Nous travaillons avec trois modèles différents, chacun ayant des propriétés différentes. Le troisième modèle, appelé modèle MG, a été développé par des collègues du SwissTPH. Il est mieux adapté à la capture de ces variations à très court terme. J'encourage les gens à se pencher sur le modèle MG dans les jours à venir. Il est le plus précis pour le moment.

Quelles données utilisez-vous ?

Nous utilisons des données provenant de plusieurs sources. Depuis mars, nous utilisons les données du Service sanitaire coordonné (SSC) de l'Armée suisse. Il s'agit de l'occupation des lits des USI, du nombre total de lits disponibles et du nombre de personnes occupant ces lits. Nous utilisons également les données de l'Office fédéral de la santé publique (OFSP), comme le nombre de cas et de décès. Lorsque l'OFSP ne fait pas de rapport, par exemple le week-end, nous utilisons les données de openzh.ch, l'unité spécialisée pour les données gouvernementales ouvertes du canton de Zurich. Nous utilisons également les données de l'hôpital universitaire de Zurich sur la durée du séjour des patient·es dans l'unité de soins intensifs.

Y a-t-il un problème de cohérence des données ?

Pas vraiment. Le principal défi a été de recueillir les données auprès de différents acteurs. Parfois, cela va très vite, parce que nous avons un simple accord verbal avec certains des fournisseurs de données. Parfois, il a été plus difficile de franchir les obstacles administratifs. Peut-être que pendant une épidémie, les procédures traditionnelles de partage des données devraient être reconsidérées ou convenues à l'avance.

Au printemps, le modèle a été critiqué parce qu'il prévoyait l'épuisement des capacités des services de soins intensifs, alors que les hôpitaux n'avaient jamais atteint la limite de leurs capacités. Ils avaient également aménagés de nouveaux lits, si bien que la capacité globale était plus importante que prévu. Le nouveau modèle tient-il compte de ces capacités «cachées» ?

Cette question a fait l'objet de nombreuses discussions. Cela s'explique en partie par les divergences entre le nombre de lits certifiés par la Société Suisse de Médecine Intensive, le nombre de lits inscrits dans le système IES du Service Médical Coordonné de l'Armée comme "certifié" et le nombre de lits qui ont été mis en service ad hoc pendant la première vague. Ce dernier n'a pas toujours été communiqué en temps utile en raison de la situation d'urgence, de sorte que nous ne disposions pas de cette information pour notre toute première prévision.

Ce problème de «lits cachés» a-t-il été résolu maintenant ?

Oui, les choses ont évolué dans le bon sens, grâce à la collaboration avec l'Armée suisse et la Société Suisse de Médecine Intensive.
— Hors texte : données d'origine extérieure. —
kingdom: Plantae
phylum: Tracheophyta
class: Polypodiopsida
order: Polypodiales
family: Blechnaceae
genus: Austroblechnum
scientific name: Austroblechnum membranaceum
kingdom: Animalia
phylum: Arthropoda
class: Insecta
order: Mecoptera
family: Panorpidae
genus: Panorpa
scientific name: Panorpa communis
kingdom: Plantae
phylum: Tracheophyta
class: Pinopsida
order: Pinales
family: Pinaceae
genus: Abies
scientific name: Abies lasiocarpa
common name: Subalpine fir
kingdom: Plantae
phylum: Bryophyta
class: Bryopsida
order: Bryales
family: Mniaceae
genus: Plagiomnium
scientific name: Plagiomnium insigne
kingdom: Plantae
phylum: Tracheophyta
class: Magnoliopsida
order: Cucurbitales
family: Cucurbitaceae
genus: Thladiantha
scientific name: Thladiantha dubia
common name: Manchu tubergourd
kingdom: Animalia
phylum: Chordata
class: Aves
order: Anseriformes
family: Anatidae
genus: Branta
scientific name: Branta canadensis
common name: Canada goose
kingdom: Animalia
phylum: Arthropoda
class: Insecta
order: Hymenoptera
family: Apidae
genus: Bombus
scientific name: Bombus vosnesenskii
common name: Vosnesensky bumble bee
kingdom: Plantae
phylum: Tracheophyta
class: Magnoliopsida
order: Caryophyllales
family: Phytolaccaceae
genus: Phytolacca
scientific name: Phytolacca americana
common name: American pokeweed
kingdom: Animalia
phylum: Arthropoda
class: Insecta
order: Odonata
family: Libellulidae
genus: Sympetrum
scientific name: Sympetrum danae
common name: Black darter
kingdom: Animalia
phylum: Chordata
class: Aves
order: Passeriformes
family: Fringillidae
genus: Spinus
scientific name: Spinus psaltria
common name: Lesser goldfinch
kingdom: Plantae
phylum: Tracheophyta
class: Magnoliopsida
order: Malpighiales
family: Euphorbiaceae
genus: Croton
Nous avons eu de nombreuses discussions, comparé les sources de données et les avis d'expert·es et nous sommes maintenant d'accord sur ce qui est une limite réaliste pour la capacité en lits de soins intensifs en Suisse (1 400). Les hôpitaux ont aussi nettement amélioré la communication d'informations en temps utile, ce qui nous aide à les aider. Il y a encore des hôpitaux qui semblent confondre la communication des bonnes informations dans le bon champ du système CMS, bien que ces occurences soient maintenant de plus en plus rares.

Dans l'ensemble, le modèle est donc plus fiable et plus précis ?

Cette semaine, la situation a été très explosive, et nous sommes en train d'adapter notre modèle pour mieux refléter cela. Comme je l'ai dit précédemment, pour l'instant, le modèle «MG» de Swiss TPH est le mieux à même de rendre compte de la situation actuelle. Mais je pense que la qualité des données dont nous disposons pour soutenir le modèle s'est considérablement améliorée au cours des derniers mois. Nous sommes également prêts à ajouter à notre site web les prévisions d'autres groupes en Suisse.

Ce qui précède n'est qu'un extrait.